Negócios

Pizzarias entregam 500 redondas por dia em um único endereço


A massa, que custa R$ 10, é comercializada em oito pedaços, recheada de muçarela e calabresa na porta dos estádios. Motoqueiros também percorrem os bairros anunciando a promoção


  Por Mariana Missiaggia 16 de Fevereiro de 2018 às 08:00

  | Repórter mserrain@dcomercio.com.br


Em São Paulo, a moda do preço único não se restringe às lojas de roupas e utilidades domésticas.

Há algum tempo, empresários do ramo de pizzarias também investiram nesta modalidade e, aos poucos, consolidam uma nova maneira de vender o produto.

Funciona da seguinte maneira: o motoqueiro se abastece com capacidade máxima, em torno de dez pizzas, buzina, grita pelas ruas e as pessoas acenam para checar as opções disponíveis e comprar.

Pelo preço único de R$ 10, normalmente, os sabores oferecidos são de muçarela, calabresa, milho e frango com catupiry. A pizza é padronizada e leva uma quantidade menor de recheio em relação às tradicionais.

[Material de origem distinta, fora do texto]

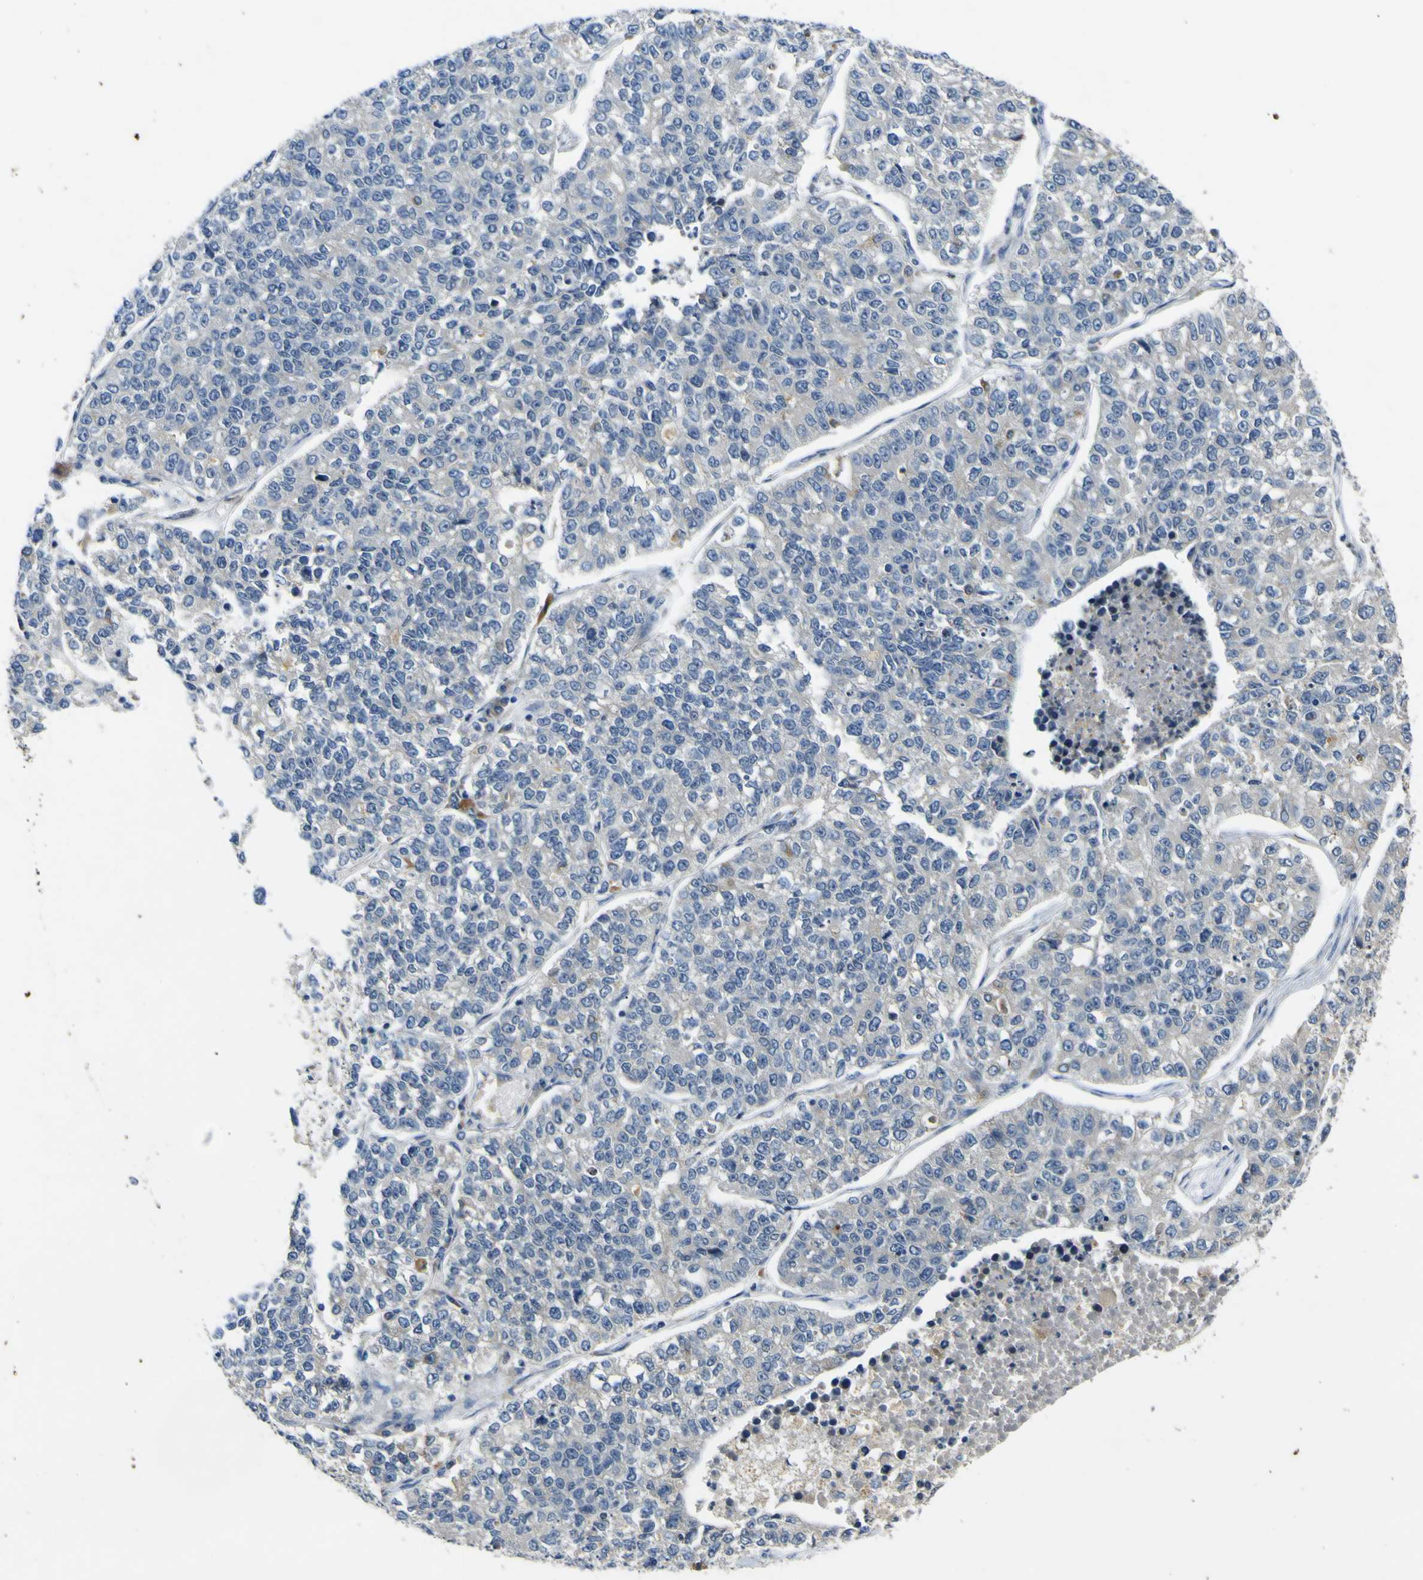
{"staining": {"intensity": "negative", "quantity": "none", "location": "none"}, "tissue": "lung cancer", "cell_type": "Tumor cells", "image_type": "cancer", "snomed": [{"axis": "morphology", "description": "Adenocarcinoma, NOS"}, {"axis": "topography", "description": "Lung"}], "caption": "This is an immunohistochemistry (IHC) histopathology image of human lung cancer (adenocarcinoma). There is no positivity in tumor cells.", "gene": "LDLR", "patient": {"sex": "male", "age": 49}}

Em meio às seis mil pizzarias paulistanas, que produzem 570 mil redondas a cada dia, Dirceu Campos, dono da Big House, na Zona Norte, se considera um dos pioneiros neste tipo de comercialização.

Em 2013, um de seus clientes encomendou seis pizzas –três de calabresa e outras três de muçarela. Cada uma delas custaria pouco menos de R$ 20. Mas o entregador não encontrou o endereço e retornou com o pedido.

Para não perder o produto, Campos colocou as redondas de volta na motocicleta e saiu vendendo pelas ruas da redondeza, na região da Vila Guilherme. Para tornar a oferta atraente, decidiu anunciá-las por R$ 10.

Em menos de cinco minutos, conseguiu um comprador para o lote todo. Durante algumas semanas, Campos seguiu estudando como poderia transformar aquela ideia bem-sucedida em algo habitual e lucrativo para a pizzaria.

Sair vendendo pelas ruas, como fez da primeira vez, ainda não lhe parecia a melhor estratégia. Ele queria estar em algum lugar em que houvesse massa de público.

MOTOBOYS AGUARDAM FINAL DE PARTIDA COM PIZZAS

“Tive a ideia de fazer um teste durante um jogo do Corinthians, em Itaquera”, diz.

Acertou em cheio. Em menos de uma hora, as 50 pizzas que havia levado estavam vendidas e ele ainda deixou de atender a muitos clientes.

A cada partida, o empresário dobrava o número de pizzas dentro dos isopores e o número de motoboys.

Hoje, ele vende, em média, 250 pizzas por jogo. Mas, em partidas finais e às quartas-feiras, as vendas já ultrapassaram 500 unidades.

Para Campos, em tempos de crise, comprar uma pizza por R$ 10 se tornou para muitas famílias uma maneira econômica de driblar os aumentos recorrentes nos preços da alimentação fora do lar.

Bruna Mendes, gerente da Super Pizza, em Guarulhos, também aderiu à moda das pizzas por R$ 10.

Ela utiliza os mesmos ingredientes da pizza tradicional, que é vendida em média, por R$ 30, porém em menor quantidade.

De acordo com Bruna, uma pizza de muçarela tradicional tem um custo médio de R$ 7. Para as de R$ 10, o custo cai para R$ 3,50.

Diferente da Big House, a Super Pizza não vende em estádios. Os motoboys passam de rua em rua seguindo uma escala organizada pelo proprietário.

Desde que começaram o esquema, há cerca de oito meses, o negócio aumentou o faturamento em 60%. A venda de pizzas de R$ 10 já responde por uma fatia de 80% do faturamento.

PIZZAS SÃO VENDIDAS POR R$ 10
 

“Multiplicando por 1,4 mil pizzas, que é o que normalmente vendemos por semana, a margem de lucro é ótima”.

A proposta é considerada uma saída criativa na opinião de Wilson Borges, consultor do Sebrae –SP. Por se tratar de um segmento muito concorrido, todas as iniciativas são válidas para aumentar o número de vendas.

No entanto, o consultor alerta que é preciso atenção para equilibrar custo baixo e alto giro. As compras devem ser constantemente reavaliadas para que a margem de lucro não seja reduzida.

Além disso, se alguma dessas pizzarias deseja crescer é importante planejar muito bem qualquer movimentação relacionada à expansão. Pois, como toda moda, essa também poder ter um prazo de validade e não necessariamente funciona em qualquer bairro ou cidade.